Hi! Sorry, I had to pause a bit this task. I agreed with @rdunklau that I'll measure how much this affect on restoration, will give some prio

kathia-barahona commented 2 months ago

@rdunklau I did multiples test runs and measured restoration times. I saw no major difference after including these changes. Considered db sizes (mb): 100, 300, 600, 1000. Dataset was not super big, but I don't think it might have a bigger impact.

rikonen commented 2 months ago

It was unlikely the performance would be so much worse that it would be visible unless you used very heavy stress test but in this case a synthetic test should be quite sufficient because you can easily simulate the config being passed as part of tasks or it not being passed there. For example the following test app should work:

import json
import multiprocessing
import time

def task_handler(task_queue: multiprocessing.Queue, result_queue: multiprocessing.Queue) -> None:
    while (task := task_queue.get()):
        id_ = task["id"]
        result_queue.put(id_)

def main() -> None:
    manager = multiprocessing.Manager()
    result_queue = manager.Queue()
    task_queue = manager.Queue()
    process = multiprocessing.Process(target=task_handler, args=(task_queue, result_queue))
    process.start()
    # Wait for one message to be processed to ensure target process is running normally
    task_queue.put({"id": -1})
    result_queue.get()
    with open("pghoard.json") as f:
        full_config = json.load(f)
    start_time = time.monotonic()
    task_count = 10_000
    for id_ in range(task_count):
        task_queue.put({"id": id_, "config": full_config})
    task_queue.put(None)
    for _ in range(task_count):
        result_queue.get()
    duration_ms = (time.monotonic() - start_time) * 1000
    time_per_task_ms = duration_ms / task_count
    print(f"Processed {task_count} tasks in {duration_ms:.1f} milliseconds; {time_per_task_ms:.2f} milliseconds")
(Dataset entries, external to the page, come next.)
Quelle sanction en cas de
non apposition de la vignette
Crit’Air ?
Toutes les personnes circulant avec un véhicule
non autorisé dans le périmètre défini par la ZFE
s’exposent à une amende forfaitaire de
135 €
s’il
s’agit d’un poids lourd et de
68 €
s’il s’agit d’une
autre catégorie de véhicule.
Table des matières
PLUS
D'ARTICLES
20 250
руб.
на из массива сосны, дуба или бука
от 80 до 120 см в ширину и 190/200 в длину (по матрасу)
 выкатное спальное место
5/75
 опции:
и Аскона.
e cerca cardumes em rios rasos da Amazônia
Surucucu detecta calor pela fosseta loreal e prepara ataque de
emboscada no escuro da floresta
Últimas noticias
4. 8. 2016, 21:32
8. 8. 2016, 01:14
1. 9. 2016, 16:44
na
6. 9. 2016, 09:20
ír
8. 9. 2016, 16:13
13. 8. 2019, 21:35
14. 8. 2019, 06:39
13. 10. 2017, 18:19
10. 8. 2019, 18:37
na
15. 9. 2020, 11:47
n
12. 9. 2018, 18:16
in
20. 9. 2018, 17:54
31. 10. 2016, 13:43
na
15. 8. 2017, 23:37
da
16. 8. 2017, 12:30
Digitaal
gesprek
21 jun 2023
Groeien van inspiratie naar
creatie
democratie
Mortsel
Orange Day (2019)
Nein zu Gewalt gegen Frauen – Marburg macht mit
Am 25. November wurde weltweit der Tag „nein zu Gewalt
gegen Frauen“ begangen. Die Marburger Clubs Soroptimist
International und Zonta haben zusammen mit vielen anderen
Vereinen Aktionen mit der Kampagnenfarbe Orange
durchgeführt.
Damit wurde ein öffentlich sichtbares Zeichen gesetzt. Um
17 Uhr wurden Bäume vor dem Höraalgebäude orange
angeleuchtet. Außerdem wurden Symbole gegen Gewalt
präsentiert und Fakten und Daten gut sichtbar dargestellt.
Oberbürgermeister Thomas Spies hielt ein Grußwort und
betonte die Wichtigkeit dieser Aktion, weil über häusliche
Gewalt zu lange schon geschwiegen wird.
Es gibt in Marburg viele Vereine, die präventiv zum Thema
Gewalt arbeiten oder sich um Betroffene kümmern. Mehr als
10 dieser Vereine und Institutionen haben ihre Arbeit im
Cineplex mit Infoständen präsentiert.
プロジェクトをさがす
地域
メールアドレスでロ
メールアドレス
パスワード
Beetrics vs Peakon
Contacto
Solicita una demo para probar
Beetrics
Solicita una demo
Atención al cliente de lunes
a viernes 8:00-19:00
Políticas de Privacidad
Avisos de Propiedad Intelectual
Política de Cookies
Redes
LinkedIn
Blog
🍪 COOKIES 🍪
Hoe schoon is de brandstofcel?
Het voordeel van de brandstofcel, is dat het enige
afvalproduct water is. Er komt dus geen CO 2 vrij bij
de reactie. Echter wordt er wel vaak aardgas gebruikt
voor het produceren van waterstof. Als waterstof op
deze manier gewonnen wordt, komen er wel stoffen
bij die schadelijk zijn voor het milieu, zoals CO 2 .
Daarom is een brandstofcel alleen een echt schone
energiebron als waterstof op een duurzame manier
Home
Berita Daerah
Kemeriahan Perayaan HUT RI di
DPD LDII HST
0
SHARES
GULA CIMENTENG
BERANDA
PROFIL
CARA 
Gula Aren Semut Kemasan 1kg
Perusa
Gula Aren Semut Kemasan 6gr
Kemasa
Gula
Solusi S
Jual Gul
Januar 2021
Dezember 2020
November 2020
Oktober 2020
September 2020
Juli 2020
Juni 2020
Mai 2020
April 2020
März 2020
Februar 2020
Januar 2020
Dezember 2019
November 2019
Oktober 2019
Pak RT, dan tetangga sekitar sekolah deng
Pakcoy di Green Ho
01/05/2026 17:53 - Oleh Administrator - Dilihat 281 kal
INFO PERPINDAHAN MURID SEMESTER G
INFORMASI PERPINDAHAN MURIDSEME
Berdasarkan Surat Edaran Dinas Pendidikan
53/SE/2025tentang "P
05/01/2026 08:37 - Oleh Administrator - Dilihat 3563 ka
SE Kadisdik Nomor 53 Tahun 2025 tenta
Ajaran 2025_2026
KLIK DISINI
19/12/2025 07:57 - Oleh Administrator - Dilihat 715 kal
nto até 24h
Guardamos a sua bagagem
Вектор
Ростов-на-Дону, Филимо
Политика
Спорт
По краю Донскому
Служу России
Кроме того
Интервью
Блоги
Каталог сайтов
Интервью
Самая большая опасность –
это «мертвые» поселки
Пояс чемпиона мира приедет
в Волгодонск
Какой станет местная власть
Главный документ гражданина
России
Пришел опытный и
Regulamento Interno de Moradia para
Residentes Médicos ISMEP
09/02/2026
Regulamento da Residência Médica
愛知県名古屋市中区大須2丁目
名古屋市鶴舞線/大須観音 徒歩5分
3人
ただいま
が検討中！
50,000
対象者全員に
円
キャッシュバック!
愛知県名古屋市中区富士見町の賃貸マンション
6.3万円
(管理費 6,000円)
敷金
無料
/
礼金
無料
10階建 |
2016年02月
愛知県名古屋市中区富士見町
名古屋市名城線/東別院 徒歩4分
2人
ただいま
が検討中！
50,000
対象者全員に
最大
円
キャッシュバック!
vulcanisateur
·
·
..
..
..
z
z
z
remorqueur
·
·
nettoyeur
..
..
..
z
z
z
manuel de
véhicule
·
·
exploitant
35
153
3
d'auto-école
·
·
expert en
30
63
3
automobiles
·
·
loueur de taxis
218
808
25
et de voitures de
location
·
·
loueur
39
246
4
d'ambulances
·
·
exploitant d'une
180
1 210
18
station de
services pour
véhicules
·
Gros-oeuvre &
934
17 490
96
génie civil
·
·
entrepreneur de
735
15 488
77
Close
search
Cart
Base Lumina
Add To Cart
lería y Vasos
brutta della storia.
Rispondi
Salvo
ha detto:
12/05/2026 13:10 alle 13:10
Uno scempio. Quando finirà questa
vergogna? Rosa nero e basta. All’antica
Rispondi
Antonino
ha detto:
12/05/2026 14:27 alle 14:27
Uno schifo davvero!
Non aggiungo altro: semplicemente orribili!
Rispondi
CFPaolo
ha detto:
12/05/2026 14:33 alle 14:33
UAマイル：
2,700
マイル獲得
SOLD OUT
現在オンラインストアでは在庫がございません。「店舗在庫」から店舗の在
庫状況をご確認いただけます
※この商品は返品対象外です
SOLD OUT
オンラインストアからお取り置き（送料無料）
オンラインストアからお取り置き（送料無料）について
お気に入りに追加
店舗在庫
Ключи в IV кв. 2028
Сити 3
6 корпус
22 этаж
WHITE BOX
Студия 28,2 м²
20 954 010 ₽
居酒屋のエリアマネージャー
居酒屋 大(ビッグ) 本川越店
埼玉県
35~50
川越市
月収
if __name__ == "__main__":
    main()

This gives me consistently 0.11ms processing time per task when not passing the full config and 0.13ms processing time when passing it. So the overhead isn't even full milliseconds but rather 0.02 milliseconds, which is completely negligible given the actual task processing is way heavier than the 0.11ms no-op time.

@rdunklau does this validation seem sufficient to you?

rdunklau commented 1 month ago

Sorry I missed the previous comments.